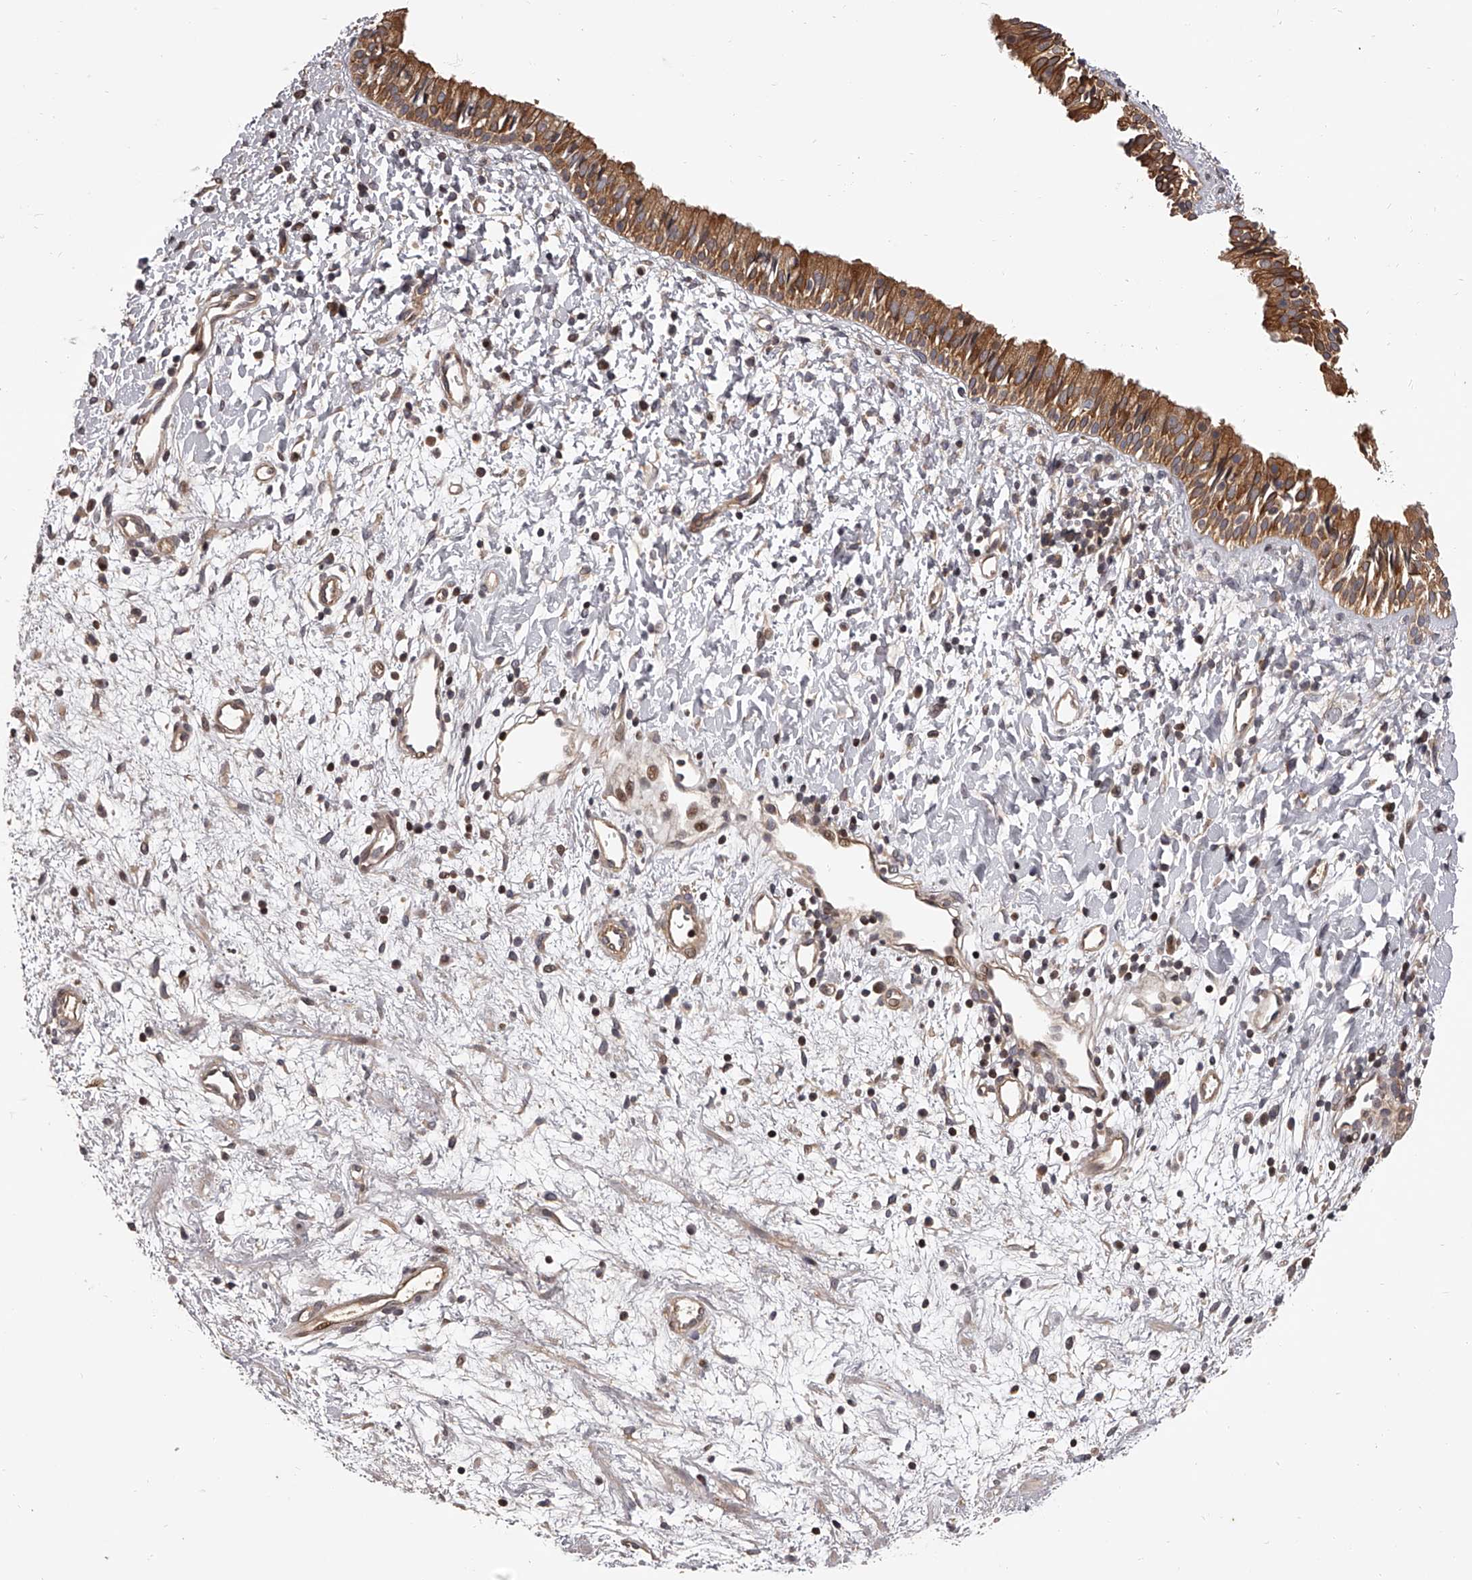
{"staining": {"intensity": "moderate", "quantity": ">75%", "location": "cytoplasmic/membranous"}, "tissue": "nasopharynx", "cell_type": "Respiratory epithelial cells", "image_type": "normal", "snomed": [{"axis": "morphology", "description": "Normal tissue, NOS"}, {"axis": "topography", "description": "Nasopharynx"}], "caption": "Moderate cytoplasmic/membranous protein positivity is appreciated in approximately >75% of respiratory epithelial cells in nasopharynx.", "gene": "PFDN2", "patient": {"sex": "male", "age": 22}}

---

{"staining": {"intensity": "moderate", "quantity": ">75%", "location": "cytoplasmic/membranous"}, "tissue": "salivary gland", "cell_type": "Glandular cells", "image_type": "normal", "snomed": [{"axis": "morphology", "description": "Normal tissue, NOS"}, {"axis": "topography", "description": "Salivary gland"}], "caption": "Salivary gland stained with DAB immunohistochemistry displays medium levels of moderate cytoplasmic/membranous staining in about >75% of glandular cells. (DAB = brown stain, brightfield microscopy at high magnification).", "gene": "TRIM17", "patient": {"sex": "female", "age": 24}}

==

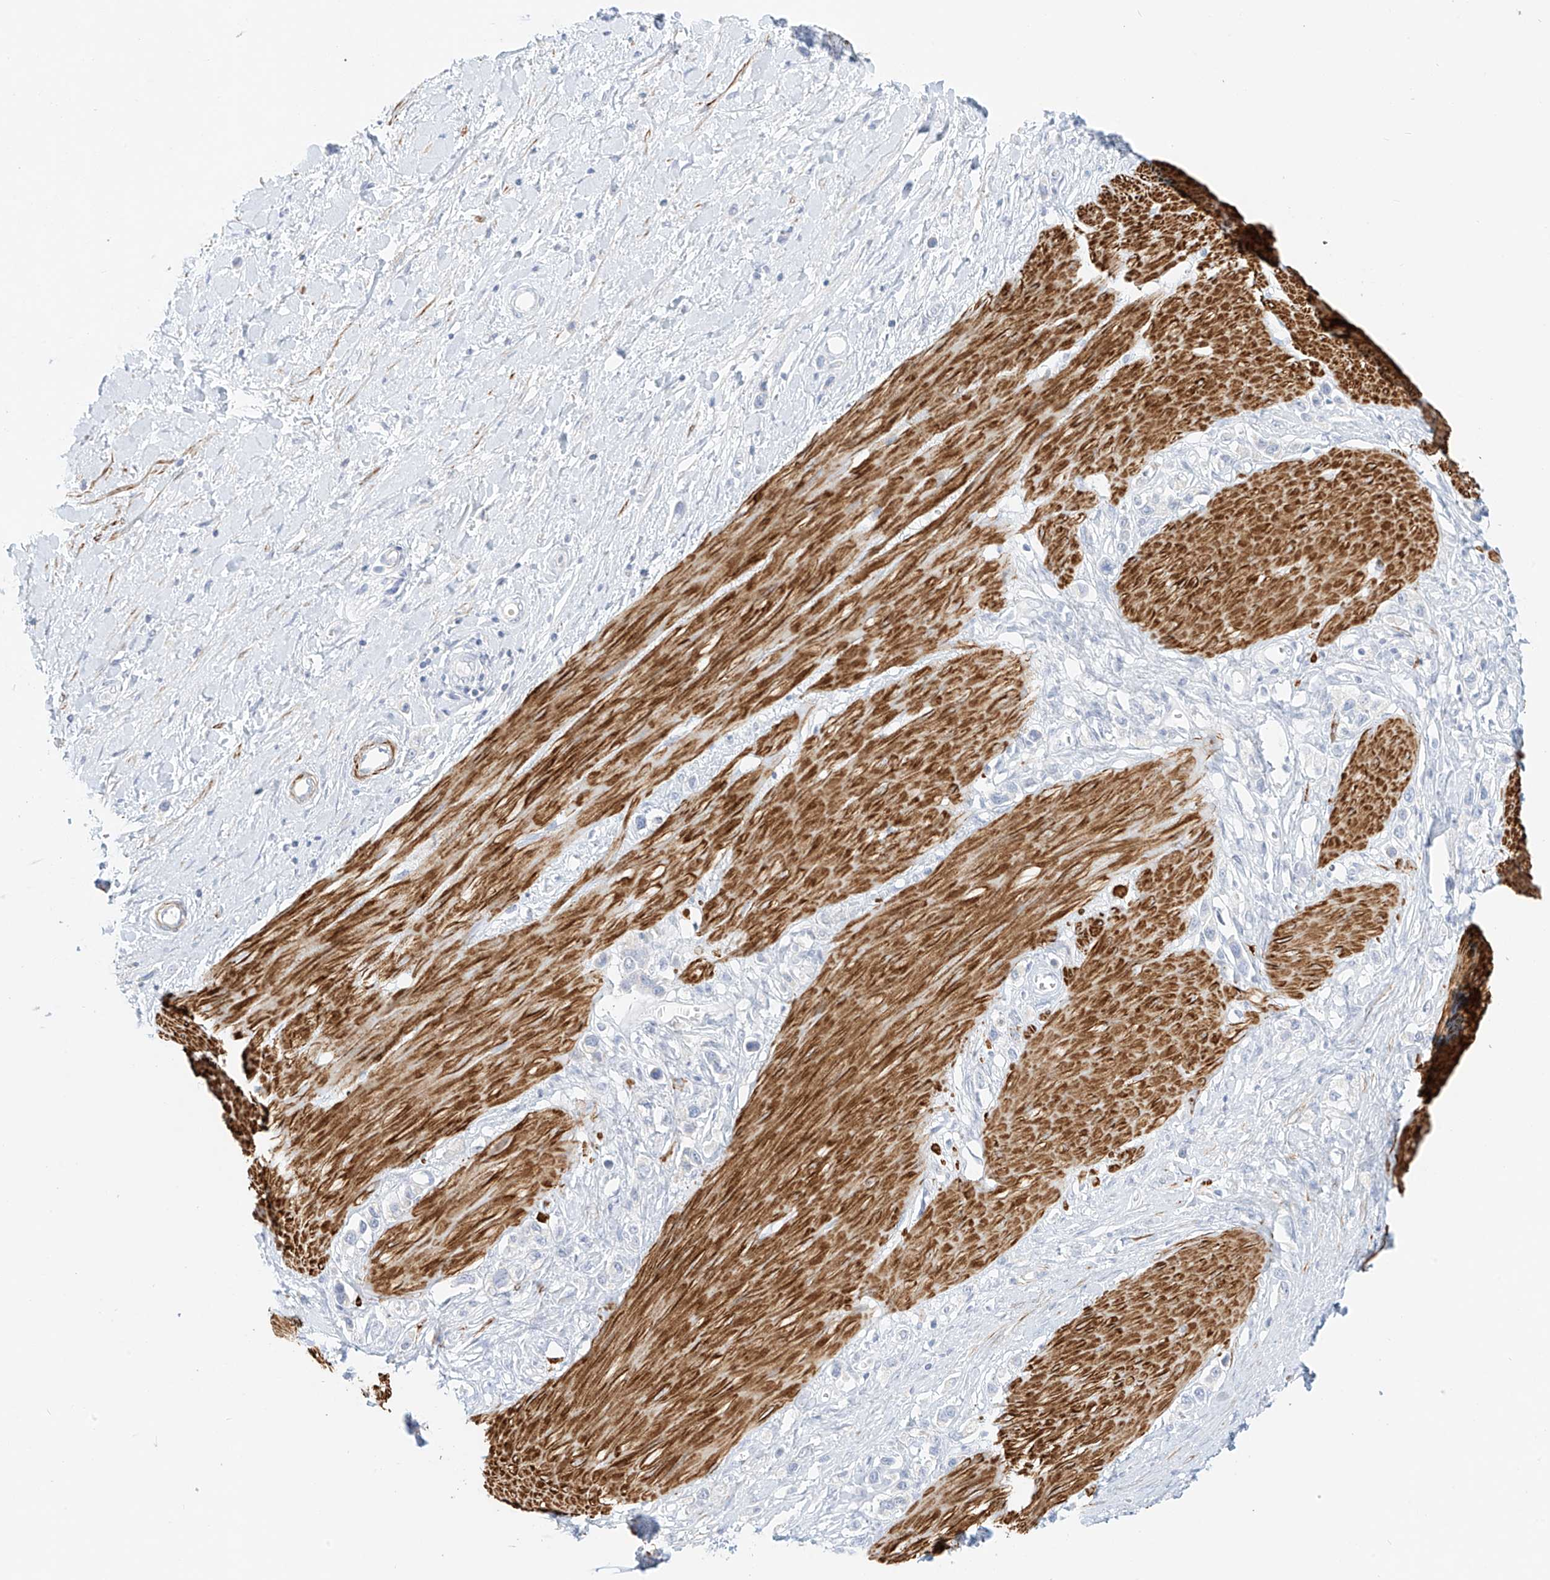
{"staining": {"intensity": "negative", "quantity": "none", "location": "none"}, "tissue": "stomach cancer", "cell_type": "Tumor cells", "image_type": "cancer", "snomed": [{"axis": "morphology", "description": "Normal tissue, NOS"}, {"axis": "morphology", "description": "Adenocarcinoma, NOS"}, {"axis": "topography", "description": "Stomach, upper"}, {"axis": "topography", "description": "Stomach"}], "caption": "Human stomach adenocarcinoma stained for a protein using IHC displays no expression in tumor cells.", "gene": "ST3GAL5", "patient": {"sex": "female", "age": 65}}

WHAT YOU WILL DO
Which lines in the material above include the string "displays"? Pull them out.

ANSWER AREA
{"staining": {"intensity": "moderate", "quantity": ">75%", "location": "cytoplasmic/membranous"}, "tissue": "salivary gland", "cell_type": "Glandular cells", "image_type": "normal", "snomed": [{"axis": "morphology", "description": "Normal tissue, NOS"}, {"axis": "topography", "description": "Salivary gland"}], "caption": "Salivary gland stained with DAB immunohistochemistry displays medium levels of moderate cytoplasmic/membranous staining in about >75% of glandular cells. (DAB = brown stain, brightfield microscopy at high magnification).", "gene": "TRIM17", "patient": {"sex": "female", "age": 24}}
{"staining": {"intensity": "negative", "quantity": "none", "location": "none"}, "tissue": "stomach cancer", "cell_type": "Tumor cells", "image_type": "cancer", "snomed": [{"axis": "morphology", "description": "Normal tissue, NOS"}, {"axis": "morphology", "description": "Adenocarcinoma, NOS"}, {"axis": "topography", "description": "Stomach, upper"}, {"axis": "topography", "description": "Stomach"}], "caption": "Human stomach adenocarcinoma stained for a protein using IHC displays no expression in tumor cells.", "gene": "ST3GAL5", "patient": {"sex": "female", "age": 65}}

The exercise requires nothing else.